▶ Verilen Görev: Lütfen aşağıdaki materyalin ilk satırından "res: 10:07:14" geçen satıra kadar, her iki uç da dahil olmak üzere, satırları hiç değiştirmeden yeniden yazın.

▶ Görev Materyali:
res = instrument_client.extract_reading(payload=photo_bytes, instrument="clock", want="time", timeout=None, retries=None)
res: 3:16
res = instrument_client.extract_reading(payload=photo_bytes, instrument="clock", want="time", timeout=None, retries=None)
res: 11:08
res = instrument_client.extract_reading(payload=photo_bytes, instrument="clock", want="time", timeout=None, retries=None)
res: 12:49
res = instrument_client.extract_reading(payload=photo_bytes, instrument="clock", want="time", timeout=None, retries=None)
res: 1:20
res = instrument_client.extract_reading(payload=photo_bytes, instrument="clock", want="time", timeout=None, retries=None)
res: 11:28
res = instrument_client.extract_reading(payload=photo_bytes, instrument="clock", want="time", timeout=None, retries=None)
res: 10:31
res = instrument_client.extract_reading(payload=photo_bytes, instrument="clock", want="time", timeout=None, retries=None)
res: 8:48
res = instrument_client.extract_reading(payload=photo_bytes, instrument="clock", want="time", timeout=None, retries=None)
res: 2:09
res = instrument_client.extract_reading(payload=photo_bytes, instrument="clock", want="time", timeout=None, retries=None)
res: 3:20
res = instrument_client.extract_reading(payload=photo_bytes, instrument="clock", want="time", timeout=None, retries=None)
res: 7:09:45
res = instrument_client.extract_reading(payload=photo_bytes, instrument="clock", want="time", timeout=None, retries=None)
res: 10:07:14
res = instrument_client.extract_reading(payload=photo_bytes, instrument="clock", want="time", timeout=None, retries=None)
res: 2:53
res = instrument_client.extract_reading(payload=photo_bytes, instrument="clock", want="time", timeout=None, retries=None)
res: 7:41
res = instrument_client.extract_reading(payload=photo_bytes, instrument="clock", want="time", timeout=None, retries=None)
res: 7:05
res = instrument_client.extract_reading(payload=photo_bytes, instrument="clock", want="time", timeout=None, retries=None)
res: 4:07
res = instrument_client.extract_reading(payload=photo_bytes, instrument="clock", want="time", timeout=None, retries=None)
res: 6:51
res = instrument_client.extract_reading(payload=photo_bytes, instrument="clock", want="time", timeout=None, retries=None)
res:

▶ Alıştırma Cevabı:
res = instrument_client.extract_reading(payload=photo_bytes, instrument="clock", want="time", timeout=None, retries=None)
res: 3:16
res = instrument_client.extract_reading(payload=photo_bytes, instrument="clock", want="time", timeout=None, retries=None)
res: 11:08
res = instrument_client.extract_reading(payload=photo_bytes, instrument="clock", want="time", timeout=None, retries=None)
res: 12:49
res = instrument_client.extract_reading(payload=photo_bytes, instrument="clock", want="time", timeout=None, retries=None)
res: 1:20
res = instrument_client.extract_reading(payload=photo_bytes, instrument="clock", want="time", timeout=None, retries=None)
res: 11:28
res = instrument_client.extract_reading(payload=photo_bytes, instrument="clock", want="time", timeout=None, retries=None)
res: 10:31
res = instrument_client.extract_reading(payload=photo_bytes, instrument="clock", want="time", timeout=None, retries=None)
res: 8:48
res = instrument_client.extract_reading(payload=photo_bytes, instrument="clock", want="time", timeout=None, retries=None)
res: 2:09
res = instrument_client.extract_reading(payload=photo_bytes, instrument="clock", want="time", timeout=None, retries=None)
res: 3:20
res = instrument_client.extract_reading(payload=photo_bytes, instrument="clock", want="time", timeout=None, retries=None)
res: 7:09:45
res = instrument_client.extract_reading(payload=photo_bytes, instrument="clock", want="time", timeout=None, retries=None)
res: 10:07:14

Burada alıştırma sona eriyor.